Vickrey Paintings Transfix Us at New Boca Museum Show

Look at just a small handful of Robert Vickrey’s egg tempera paintings and you’ll be able to recognize most of his work instantly. He is so unabashed about his recurring visual preoccupations – there are few paintings that don’t feature either nuns, balloons, butterflies, wall art, bicycles, bubbles, firecrackers, children gazing downward or some combination of these elements – that some may find him a four- or five-trick pony. Many of his pieces are so visually similar that they seem even redundant on first glance. But the small, piercing differences enforce their significance.

It’s these unusual deviations that make his paintings so penetrating and transfixing: They aren’t quite surrealism and they aren’t quite realism, existing in a sort of ether between the two styles, literally intermingling them in many cases. The Boca Raton Museum of Art’s new show, “Robert Vickrey: The Magic of Realism,” which runs through June 19, provides a remarkable overview of Vickrey’s 60-year career. It’s mounted thematically, rather than chronologically, to suggest thematic narratives. It opens with nuns and moves on to children with balloons, bicycles and chalk. Vickrey was scheduled to attend last week’s opening ceremony at the museum, but he died in April at age 84.

The selected works, which range from the early 1950s to the complex “Muriel’s Pavanne,” completed in 2011, form a remarkable sense of coherency divorced from age and time; they all appear to have been completed in a singular rush of youthful talent.

Vickrey is a master of light, shadow and reflection. “Bubbles” is one of the artist’s realist masterpieces, ravishing in the way he portrays light reflecting through a window and illuminating a cat, a child’s blond hair and the bubbles she’s creating. “Long, Long Shadows” depicts exactly what its title conveys: the immense shadows of bicycle wheels, dwarfing the actual bikes and their riders (All of Vickrey’s bicycle paintings situate the vehicle at angular geometric spaces, dividing the works’ open spaces in eye-catching ways).

I was especially fond of “Mask and Marionette,” which shows a girl standing in front of a store window. Through the glass, we see a number of recurring Vickrey marionette prototypes, including an angelic doll, a devil and a rabbit – frozen in place, desiring of freedom and desperate for connection. This painting, above all others, best displays the painter’s empathy and humanism for all things, real or imagined.
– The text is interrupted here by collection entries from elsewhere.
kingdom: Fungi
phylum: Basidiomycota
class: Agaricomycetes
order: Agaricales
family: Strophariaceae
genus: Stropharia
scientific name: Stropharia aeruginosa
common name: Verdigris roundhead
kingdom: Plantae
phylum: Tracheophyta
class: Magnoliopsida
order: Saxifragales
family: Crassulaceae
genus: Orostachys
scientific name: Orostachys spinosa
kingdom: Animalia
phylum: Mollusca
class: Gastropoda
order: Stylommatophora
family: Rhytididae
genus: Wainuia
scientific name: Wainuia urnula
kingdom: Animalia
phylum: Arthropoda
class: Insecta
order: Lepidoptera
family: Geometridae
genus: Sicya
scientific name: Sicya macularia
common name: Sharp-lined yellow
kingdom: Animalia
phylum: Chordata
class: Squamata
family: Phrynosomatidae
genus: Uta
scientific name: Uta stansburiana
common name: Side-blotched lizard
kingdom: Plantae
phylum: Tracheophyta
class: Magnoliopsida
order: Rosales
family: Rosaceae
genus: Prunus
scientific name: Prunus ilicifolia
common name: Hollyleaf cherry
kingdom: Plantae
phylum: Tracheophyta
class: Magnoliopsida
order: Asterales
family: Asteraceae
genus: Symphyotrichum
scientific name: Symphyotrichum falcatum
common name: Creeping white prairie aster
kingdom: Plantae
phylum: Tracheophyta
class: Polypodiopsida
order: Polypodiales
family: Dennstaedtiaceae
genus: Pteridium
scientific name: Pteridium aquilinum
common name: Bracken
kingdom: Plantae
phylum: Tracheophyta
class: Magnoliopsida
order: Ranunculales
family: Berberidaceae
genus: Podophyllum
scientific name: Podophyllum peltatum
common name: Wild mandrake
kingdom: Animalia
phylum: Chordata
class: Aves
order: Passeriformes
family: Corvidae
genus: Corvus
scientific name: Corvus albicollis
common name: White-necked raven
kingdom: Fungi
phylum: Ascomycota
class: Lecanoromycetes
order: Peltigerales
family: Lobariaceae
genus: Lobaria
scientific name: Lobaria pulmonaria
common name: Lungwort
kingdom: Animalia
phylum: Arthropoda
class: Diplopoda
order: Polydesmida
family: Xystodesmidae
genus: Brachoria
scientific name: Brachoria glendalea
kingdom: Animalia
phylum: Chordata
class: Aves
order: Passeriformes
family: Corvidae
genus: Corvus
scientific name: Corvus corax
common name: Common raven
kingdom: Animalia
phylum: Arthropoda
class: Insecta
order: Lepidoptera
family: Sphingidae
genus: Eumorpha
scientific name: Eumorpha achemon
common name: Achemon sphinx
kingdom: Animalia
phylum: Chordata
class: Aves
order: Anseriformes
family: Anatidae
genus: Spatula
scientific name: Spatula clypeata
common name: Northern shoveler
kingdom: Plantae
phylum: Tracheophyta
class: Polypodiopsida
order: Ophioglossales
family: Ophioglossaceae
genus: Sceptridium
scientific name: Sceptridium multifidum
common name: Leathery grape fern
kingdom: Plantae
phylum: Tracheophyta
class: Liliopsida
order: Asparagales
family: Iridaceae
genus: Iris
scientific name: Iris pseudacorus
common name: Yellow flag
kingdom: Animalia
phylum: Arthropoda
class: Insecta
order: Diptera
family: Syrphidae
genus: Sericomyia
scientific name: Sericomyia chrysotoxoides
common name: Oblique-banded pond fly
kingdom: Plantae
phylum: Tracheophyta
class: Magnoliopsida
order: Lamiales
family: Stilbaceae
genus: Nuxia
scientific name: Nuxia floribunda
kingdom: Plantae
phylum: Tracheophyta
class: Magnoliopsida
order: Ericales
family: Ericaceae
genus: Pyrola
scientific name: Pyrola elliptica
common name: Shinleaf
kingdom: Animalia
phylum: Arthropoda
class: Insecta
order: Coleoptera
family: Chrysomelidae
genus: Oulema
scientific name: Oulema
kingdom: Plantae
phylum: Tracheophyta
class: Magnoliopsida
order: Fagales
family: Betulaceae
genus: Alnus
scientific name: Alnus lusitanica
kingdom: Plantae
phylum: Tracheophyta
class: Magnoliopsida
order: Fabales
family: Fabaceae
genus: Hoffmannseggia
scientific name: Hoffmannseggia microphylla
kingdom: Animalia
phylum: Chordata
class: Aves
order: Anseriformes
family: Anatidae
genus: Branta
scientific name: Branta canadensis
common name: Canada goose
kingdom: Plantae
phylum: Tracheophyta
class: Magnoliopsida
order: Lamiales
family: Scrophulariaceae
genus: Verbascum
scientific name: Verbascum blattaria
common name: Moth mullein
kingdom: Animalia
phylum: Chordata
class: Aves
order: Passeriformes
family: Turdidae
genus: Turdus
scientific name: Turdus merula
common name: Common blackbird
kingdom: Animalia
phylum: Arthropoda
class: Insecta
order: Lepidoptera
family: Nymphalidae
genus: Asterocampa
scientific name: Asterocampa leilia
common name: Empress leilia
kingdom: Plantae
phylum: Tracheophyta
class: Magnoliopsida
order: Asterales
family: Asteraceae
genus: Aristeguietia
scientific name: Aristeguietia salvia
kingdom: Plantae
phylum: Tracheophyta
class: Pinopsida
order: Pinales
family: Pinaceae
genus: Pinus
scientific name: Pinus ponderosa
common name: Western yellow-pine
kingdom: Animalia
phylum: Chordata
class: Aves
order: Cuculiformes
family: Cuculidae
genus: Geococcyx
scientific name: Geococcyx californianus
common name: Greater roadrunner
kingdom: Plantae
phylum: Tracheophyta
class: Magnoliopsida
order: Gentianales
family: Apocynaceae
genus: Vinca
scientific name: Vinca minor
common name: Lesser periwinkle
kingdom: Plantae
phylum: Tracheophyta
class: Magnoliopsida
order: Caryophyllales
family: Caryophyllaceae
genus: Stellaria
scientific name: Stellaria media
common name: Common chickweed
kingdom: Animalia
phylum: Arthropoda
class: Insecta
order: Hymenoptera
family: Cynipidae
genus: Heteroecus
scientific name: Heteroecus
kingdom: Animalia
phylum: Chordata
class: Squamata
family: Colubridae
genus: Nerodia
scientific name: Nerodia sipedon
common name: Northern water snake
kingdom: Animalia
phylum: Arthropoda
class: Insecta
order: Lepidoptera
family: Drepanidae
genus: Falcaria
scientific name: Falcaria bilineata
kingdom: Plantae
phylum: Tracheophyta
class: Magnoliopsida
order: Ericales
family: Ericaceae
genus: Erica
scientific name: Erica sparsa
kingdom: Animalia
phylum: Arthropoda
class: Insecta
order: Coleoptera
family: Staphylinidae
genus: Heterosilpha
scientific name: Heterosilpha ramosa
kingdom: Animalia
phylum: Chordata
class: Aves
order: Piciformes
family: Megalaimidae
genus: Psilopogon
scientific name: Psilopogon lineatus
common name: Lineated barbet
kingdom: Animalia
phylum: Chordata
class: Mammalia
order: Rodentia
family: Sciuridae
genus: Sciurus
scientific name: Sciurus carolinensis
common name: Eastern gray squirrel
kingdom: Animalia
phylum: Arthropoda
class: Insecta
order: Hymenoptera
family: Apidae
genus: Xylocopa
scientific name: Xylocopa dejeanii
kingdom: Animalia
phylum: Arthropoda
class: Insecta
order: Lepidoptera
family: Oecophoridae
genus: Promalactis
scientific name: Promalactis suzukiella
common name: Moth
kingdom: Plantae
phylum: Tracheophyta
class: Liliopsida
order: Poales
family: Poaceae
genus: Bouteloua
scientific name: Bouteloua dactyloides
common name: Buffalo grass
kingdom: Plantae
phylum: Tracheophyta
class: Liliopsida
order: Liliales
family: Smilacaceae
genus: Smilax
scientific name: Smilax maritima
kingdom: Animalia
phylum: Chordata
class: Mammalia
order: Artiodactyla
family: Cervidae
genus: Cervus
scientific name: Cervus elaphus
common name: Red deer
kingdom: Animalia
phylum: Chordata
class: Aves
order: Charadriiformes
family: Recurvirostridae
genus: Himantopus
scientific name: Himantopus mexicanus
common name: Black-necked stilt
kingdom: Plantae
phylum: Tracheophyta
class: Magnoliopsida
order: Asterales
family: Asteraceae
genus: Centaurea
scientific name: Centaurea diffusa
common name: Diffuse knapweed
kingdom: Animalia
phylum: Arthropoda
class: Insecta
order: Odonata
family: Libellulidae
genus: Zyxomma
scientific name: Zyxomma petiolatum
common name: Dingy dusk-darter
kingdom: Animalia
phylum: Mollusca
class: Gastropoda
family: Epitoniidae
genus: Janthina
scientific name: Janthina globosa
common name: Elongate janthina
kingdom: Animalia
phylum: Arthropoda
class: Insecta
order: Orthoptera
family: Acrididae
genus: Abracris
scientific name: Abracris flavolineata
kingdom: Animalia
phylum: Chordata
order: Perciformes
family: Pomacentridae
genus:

Ultimately, the nun paintings, inspired by the Daughters of Charity of the Society of St. Vincent de Paul, are the most striking in their symbolic resonance. Most of Vickrey’s nuns are faceless, their humanness covered by the starch-white cornettes – a form of antiquated female headwear that many Daughters of Charity had to wear long after the raiment grew out of fashion. The cornettes resemble paper planes and birds in flight – symbolic, perhaps, for breaking free of the ascetic rigors of the sisters’ pious lifestyle. You could say that Vickrey’s cornettes are, like the faith they represent, both beautiful and constrictive.